19/02/09

Crónica Desaforada





O que os faz correr?


1. Nos últimos meses fomos agraciados com campanhas eleitorais acesas, disputadas e com alguma polémica à mistura, relacionadas com as juventudes partidárias cabo-verdianas. Ambas as disputas tiveram ampla cobertura na comunicação social, mormente nos jornais e envolveram meios financeiros nada negligenciáveis.

2. Candidatos investiram em outdours. Muitos viajaram pelo país tendo percorrido as ilhas de lés a lés. Encontros com a juventude. Com os millitantes. Organização dos Congressos. Cada uma das disputas teve três candidatos, algo nunca visto nos seniores.

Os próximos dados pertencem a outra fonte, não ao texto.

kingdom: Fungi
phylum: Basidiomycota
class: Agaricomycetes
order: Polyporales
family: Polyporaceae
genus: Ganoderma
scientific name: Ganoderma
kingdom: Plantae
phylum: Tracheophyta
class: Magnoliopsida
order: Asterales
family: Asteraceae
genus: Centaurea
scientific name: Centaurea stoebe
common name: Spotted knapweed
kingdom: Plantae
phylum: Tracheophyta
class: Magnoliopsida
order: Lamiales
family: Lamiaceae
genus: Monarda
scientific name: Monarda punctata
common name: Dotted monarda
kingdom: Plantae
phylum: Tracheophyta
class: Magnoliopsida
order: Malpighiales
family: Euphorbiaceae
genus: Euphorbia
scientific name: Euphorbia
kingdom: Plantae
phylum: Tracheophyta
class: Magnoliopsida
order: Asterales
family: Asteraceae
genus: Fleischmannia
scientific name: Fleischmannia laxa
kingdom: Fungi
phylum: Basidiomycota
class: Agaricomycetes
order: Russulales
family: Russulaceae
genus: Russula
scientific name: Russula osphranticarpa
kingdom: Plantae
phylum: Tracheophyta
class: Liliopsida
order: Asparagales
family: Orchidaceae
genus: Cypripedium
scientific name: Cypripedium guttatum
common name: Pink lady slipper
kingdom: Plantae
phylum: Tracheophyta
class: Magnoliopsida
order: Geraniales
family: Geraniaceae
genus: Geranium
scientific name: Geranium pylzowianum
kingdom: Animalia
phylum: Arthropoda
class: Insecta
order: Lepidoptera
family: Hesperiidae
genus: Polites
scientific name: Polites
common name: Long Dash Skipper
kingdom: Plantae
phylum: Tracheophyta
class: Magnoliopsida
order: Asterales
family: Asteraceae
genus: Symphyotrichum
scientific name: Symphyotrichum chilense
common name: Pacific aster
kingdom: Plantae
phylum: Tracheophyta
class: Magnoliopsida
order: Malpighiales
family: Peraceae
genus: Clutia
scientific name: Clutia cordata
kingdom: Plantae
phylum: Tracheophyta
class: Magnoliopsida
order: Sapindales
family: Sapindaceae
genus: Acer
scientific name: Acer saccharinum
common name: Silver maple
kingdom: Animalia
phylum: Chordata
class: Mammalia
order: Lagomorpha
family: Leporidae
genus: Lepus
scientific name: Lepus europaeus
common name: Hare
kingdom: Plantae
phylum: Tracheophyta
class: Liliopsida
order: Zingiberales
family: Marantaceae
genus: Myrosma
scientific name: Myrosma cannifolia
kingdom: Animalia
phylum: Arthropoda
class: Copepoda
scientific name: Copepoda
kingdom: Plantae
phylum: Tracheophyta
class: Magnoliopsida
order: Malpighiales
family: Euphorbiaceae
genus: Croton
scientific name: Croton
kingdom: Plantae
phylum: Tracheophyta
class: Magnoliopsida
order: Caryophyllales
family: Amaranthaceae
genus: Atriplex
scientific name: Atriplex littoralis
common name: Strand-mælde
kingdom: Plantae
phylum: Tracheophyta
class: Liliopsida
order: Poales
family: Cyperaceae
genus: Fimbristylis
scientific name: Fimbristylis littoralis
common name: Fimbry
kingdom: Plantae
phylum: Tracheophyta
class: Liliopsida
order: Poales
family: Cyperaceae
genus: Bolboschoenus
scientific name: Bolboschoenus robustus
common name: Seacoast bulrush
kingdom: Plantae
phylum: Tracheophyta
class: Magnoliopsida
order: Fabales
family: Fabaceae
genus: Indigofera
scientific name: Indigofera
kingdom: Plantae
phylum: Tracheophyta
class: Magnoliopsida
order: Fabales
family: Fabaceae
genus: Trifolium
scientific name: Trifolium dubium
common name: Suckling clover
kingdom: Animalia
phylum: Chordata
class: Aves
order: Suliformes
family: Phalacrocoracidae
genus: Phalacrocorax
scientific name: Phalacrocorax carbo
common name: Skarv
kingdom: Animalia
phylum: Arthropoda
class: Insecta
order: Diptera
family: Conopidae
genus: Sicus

3. Temos que aplaudir toda esta movimentação, se sempre nos queixamos do desleixo e do desinteresse dos jovens pelos problemas do país. Mas quando vejo os estudantes que temos (e peço desculpa desde já pela generalização, sempre injusta para com aqueles que estudam a sério), quando vejo que a grande maioria dos Liceus e Pólos Universitários não tem associações de estudantes, onde os seus interesses e direitos sejam defendidos, fico um pouco confuso.

4. Sabem, participei em campanhas eleitorais no Liceu e no Instituto Superior de Agronomia, em Lisboa. Eram eleições disputadíssimas, com amplo debate, discussões de questões académicas, problemas dos estudantes, em particular e dos jovens, em geral. Era ali, no universo estudantil que se começava a "ganhar calo" para as disputas políticas, no bom e nobre sentido do termo.

5. Parece-me, pois, que a juventude cabo-verdiana está (ainda) pouco motivada para o debate político. Para discutir e debater os seus problemas. Quantos conhecemos entre os 16 e os 20 anos de idade, por exemplo, interessados em esgrimir argumentos sobre os reais problemas do seu próprio país? Quantos?

6. Se não houver nenhuma diferença na forma de fazer, na motivação, no conceito, nos alvos, entre as juventudes partidárias e os respectivos partidos, então tudo isso não passará de um grande circo mediático que pouco servirá ao país, muito menos à sua juventude. E quanta juventude temos em Cabo Verde!

7. O Amilcar Tavares, no seu blog, coloca-nos uma questão pertinente: segundo dados do Instituto Nacional de Estatística, cerca de 60% da população de Cabo Verde tem menos de 24 anos. Aproximadamente 300 mil pessoas. Ora, o lider da JPD, Juventude para a Democracia, tem 32 anos e o lider da JPAICV, Juventude do PAICV, tem 33 anos. Estarão preparados para falar para - e em nome de - tanta gente?

8. Ao que parece o presidente da JPD assim que soube dos resultados do congresso do partido "rival", tratou de escrever ao recém eleito líder da JPAI, congratulando-se com os resultados e propondo encontros e debates sobre e com a juventude cabo-verdiana. Penso que foi uma boa maneira de iniciar um relacionamento que os distinga do algum radicalismo que caracteriza o existente entre os partidos maiores.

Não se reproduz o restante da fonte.